Section 2254 applies to "a person in custody pursuant to the judgment of a State court . . . in custody in violation of the Constitution or laws or treaties of the United States." § 2254(a). Section 2254's "in custody" requirement may be met where a petitioner is on probation, parole, or bail. Duvallon v. Florida, 691 F.2d 483, 485 (11th Cir. 1982). A former prisoner who remains subject to the terms of his sex offender probation is "in custody" for purposes of the federal habeas statute. Hamner v. Deputy Secretary of the Fla. Dep't of Corrections, 468 F. App'x 875, 877 n.1 (11th Cir. 2011) (citing Jones v. Cunningham, 371 U.S. 236, 242-43 (1963)).
Here, the only relief Plaintiff seeks is from his underlying conviction or sentence. The only way to obtain this relief is by filing a petition for writ of habeas corpus pursuant to § 2254. A review of PACER reveals, however, that Plaintiff previously filed a § 2254 petition based on, what appears to be, the same underlying conviction regarding the instant complaint. See Stark v. Jones, No. 1:16-cv-057-MP-EMT (N.D. Fla. Mar. 9, 2016). That petition was denied on December 7, 2016. Id., ECF Nos. 27-28.
In order to file a second or successive § 2254 petition a petitioner must first obtain an order from the court of appeals authorizing the district court to consider it. 28 U.S.C. § 2244(b)(3)(A); see also Jordan v. Secretary, Dep't of Corrections, 485 F.3d 1351, 1353 (11th Cir. 2007) (requiring petitioner to obtain order from appellate court prior to filing second or successive § 2254 petition after first habeas petition was dismissed as untimely). Absent authorization, the district court lacks jurisdiction to consider a second or successive petition. See Farris v. United States, 333 F.3d 1211, 1216 (11th Cir. 2003) (addressing a successive motion to vacate under 28 U.S.C. § 2255). Thus, Petitioner would first be required to obtain authorization from the Eleventh Circuit prior to filing his petition in this Court.

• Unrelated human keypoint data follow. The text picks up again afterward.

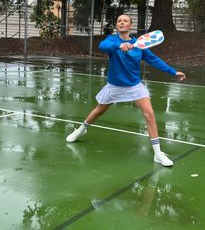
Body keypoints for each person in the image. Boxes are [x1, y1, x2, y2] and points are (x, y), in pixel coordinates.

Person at [66, 14, 186, 166]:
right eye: (119, 21)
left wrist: (173, 72)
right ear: (117, 26)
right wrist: (118, 46)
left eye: (125, 21)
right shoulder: (112, 40)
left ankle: (157, 153)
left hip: (134, 86)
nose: (122, 23)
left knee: (149, 113)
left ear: (130, 26)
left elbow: (154, 60)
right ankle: (81, 130)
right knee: (98, 111)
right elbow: (102, 46)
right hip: (114, 86)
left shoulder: (139, 44)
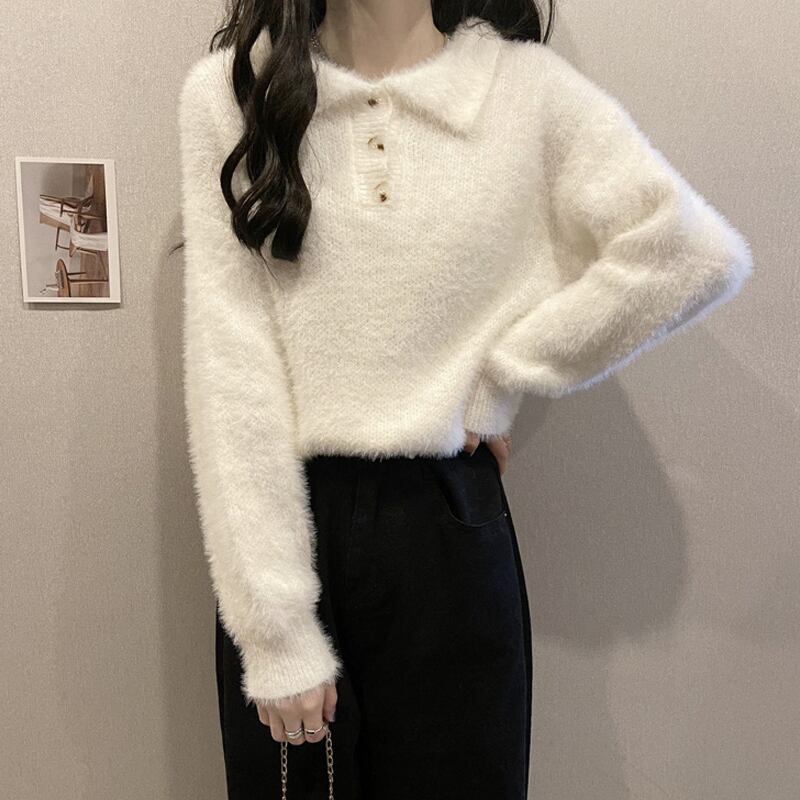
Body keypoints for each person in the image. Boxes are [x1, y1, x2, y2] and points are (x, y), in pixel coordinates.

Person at [177, 1, 753, 797]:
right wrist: (275, 631)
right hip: (285, 531)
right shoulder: (235, 95)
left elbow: (687, 252)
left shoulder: (526, 93)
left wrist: (506, 373)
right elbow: (231, 372)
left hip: (449, 528)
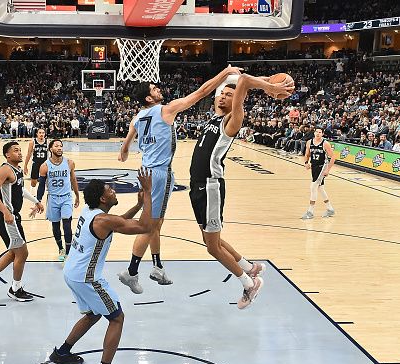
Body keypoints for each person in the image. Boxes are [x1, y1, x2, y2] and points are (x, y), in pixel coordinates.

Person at [117, 65, 243, 294]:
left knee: (156, 223)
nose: (158, 90)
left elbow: (130, 134)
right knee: (150, 224)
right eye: (154, 89)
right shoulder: (165, 109)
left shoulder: (139, 116)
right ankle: (131, 272)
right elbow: (202, 92)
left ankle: (156, 266)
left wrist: (125, 149)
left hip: (145, 171)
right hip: (159, 173)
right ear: (148, 97)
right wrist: (224, 74)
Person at [189, 74, 294, 309]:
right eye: (222, 93)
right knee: (210, 240)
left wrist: (268, 85)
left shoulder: (232, 121)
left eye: (230, 94)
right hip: (197, 187)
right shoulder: (213, 118)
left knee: (212, 247)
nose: (225, 96)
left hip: (210, 185)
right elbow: (235, 79)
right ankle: (250, 267)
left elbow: (244, 80)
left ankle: (249, 283)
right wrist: (231, 74)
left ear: (237, 98)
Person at [49, 168, 153, 364]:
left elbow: (116, 221)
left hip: (72, 273)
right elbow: (146, 227)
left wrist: (137, 206)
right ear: (103, 198)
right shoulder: (103, 219)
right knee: (117, 318)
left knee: (94, 314)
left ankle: (62, 353)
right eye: (110, 190)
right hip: (86, 278)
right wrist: (148, 192)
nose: (114, 191)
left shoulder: (91, 211)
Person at [0, 141, 44, 302]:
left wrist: (36, 200)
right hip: (6, 218)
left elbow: (20, 190)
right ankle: (15, 289)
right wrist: (5, 211)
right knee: (22, 252)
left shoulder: (17, 170)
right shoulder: (4, 169)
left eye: (20, 150)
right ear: (7, 154)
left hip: (11, 217)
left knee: (15, 252)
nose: (20, 153)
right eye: (15, 151)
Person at [37, 139, 80, 261]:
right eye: (56, 146)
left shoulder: (70, 163)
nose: (60, 148)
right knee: (55, 226)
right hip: (53, 198)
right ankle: (61, 248)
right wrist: (38, 200)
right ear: (51, 149)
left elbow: (73, 180)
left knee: (67, 224)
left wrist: (77, 195)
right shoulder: (44, 166)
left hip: (66, 197)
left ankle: (69, 251)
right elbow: (41, 186)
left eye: (61, 146)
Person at [301, 127, 336, 219]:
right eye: (316, 131)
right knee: (320, 188)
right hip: (314, 166)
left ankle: (310, 211)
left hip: (322, 166)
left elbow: (333, 157)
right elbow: (307, 154)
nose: (317, 133)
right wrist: (306, 163)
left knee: (313, 186)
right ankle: (330, 209)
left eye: (320, 132)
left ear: (322, 134)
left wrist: (327, 170)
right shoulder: (309, 142)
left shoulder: (325, 143)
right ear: (314, 132)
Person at [23, 128, 48, 194]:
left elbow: (52, 154)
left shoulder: (48, 142)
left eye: (43, 133)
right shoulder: (32, 142)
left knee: (45, 180)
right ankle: (33, 194)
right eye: (40, 133)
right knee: (33, 182)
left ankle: (42, 194)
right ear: (37, 134)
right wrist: (25, 166)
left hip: (45, 164)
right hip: (36, 163)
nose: (41, 134)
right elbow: (28, 154)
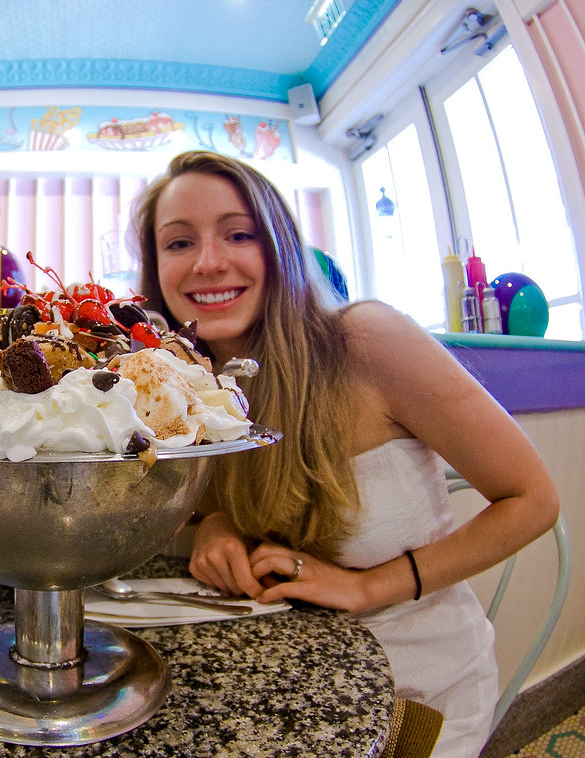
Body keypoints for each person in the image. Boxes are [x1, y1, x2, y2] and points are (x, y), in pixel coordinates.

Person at [130, 150, 559, 757]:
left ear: (278, 245)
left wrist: (367, 589)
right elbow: (226, 495)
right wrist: (216, 525)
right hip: (283, 682)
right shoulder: (182, 383)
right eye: (178, 243)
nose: (207, 262)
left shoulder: (365, 340)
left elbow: (533, 501)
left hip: (416, 696)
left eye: (239, 234)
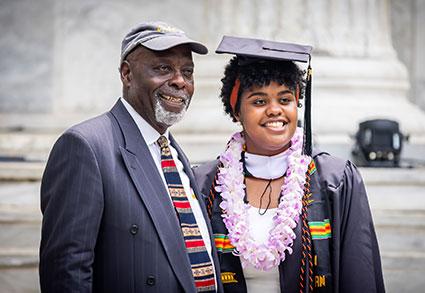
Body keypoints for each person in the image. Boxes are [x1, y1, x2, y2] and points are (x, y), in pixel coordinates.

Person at [39, 21, 223, 293]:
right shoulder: (86, 146)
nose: (179, 81)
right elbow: (67, 270)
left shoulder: (173, 153)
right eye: (163, 68)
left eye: (187, 71)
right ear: (127, 74)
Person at [193, 36, 385, 293]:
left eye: (285, 100)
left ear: (297, 104)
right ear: (237, 111)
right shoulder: (205, 184)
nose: (275, 110)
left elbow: (359, 276)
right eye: (259, 101)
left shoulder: (335, 181)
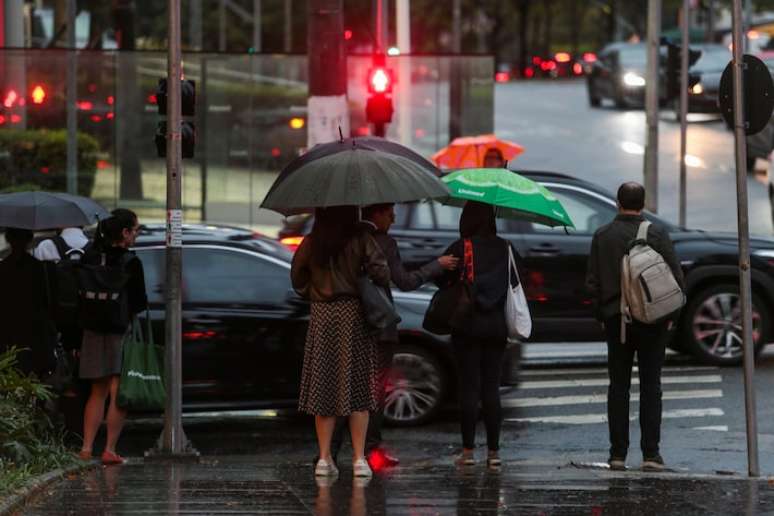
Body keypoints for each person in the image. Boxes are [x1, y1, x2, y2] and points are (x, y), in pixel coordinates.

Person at [329, 203, 459, 468]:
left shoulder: (339, 240)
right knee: (374, 391)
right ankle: (369, 451)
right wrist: (437, 265)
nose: (394, 217)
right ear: (375, 214)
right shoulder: (382, 243)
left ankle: (329, 453)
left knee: (344, 389)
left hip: (346, 325)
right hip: (377, 327)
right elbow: (405, 282)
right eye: (389, 212)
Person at [585, 182, 684, 472]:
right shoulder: (656, 234)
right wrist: (669, 318)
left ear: (617, 202)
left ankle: (617, 455)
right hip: (652, 321)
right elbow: (675, 278)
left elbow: (592, 283)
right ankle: (651, 455)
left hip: (617, 320)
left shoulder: (602, 236)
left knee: (618, 386)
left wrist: (603, 314)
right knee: (651, 385)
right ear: (643, 203)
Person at [291, 206, 391, 479]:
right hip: (353, 315)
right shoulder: (361, 239)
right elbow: (382, 272)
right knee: (358, 387)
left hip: (322, 316)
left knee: (324, 387)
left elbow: (297, 277)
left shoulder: (312, 241)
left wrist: (314, 292)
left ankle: (324, 459)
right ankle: (359, 460)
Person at [435, 201, 517, 468]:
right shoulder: (506, 248)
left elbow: (443, 281)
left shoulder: (461, 247)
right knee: (491, 388)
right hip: (496, 326)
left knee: (469, 388)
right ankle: (494, 454)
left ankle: (468, 452)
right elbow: (516, 281)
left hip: (467, 326)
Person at [78, 209, 147, 465]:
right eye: (135, 230)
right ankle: (109, 449)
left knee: (97, 391)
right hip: (120, 330)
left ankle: (86, 449)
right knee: (119, 391)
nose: (136, 235)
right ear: (125, 232)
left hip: (92, 329)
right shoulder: (131, 261)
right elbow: (139, 303)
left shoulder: (89, 255)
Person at [0, 227, 57, 377]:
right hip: (35, 330)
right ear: (30, 239)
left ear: (8, 239)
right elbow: (46, 299)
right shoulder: (40, 268)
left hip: (7, 329)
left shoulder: (3, 267)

A review of the Eleventh Circuit Court of Appeals Docket indicates, however, that Petitioner has not obtained authorization from the Eleventh Circuit to file a successive § 2254 petition. Accordingly, even construed as a habeas petition, the Court has no other alternative but to dismiss the instant petition for lack of jurisdiction. See McCallum v. McDonough, 257 F. App'x 157, 159 (11th Cir. 2007) (reiterating that a district court lacks jurisdiction under the Antiterrorism and Effective Death Penalty Act (AEDPA) to consider a second or successive habeas petition that has not been previously authorized to be filed by an appellate court pursuant to § 2244(b)(3)(A)) (citing Hill v. Hooper, 112 F.2d 1088, 1089 (11th Cir. 1997)).
Accordingly, upon due consideration, it is ORDERED that:
1. Plaintiff's motion for leave to proceed as a pauper, ECF No. 2, is GRANTED;
2. Plaintiff's motion for leave to proceed as a pauper, ECF No. 5, is DENIED as moot; and
In light of the foregoing, it is respectfully RECOMMENDED that the amended complaint, ECF No. 4, should be DISMISSED.
DONE AND ORDERED this 14th day of March, 2017.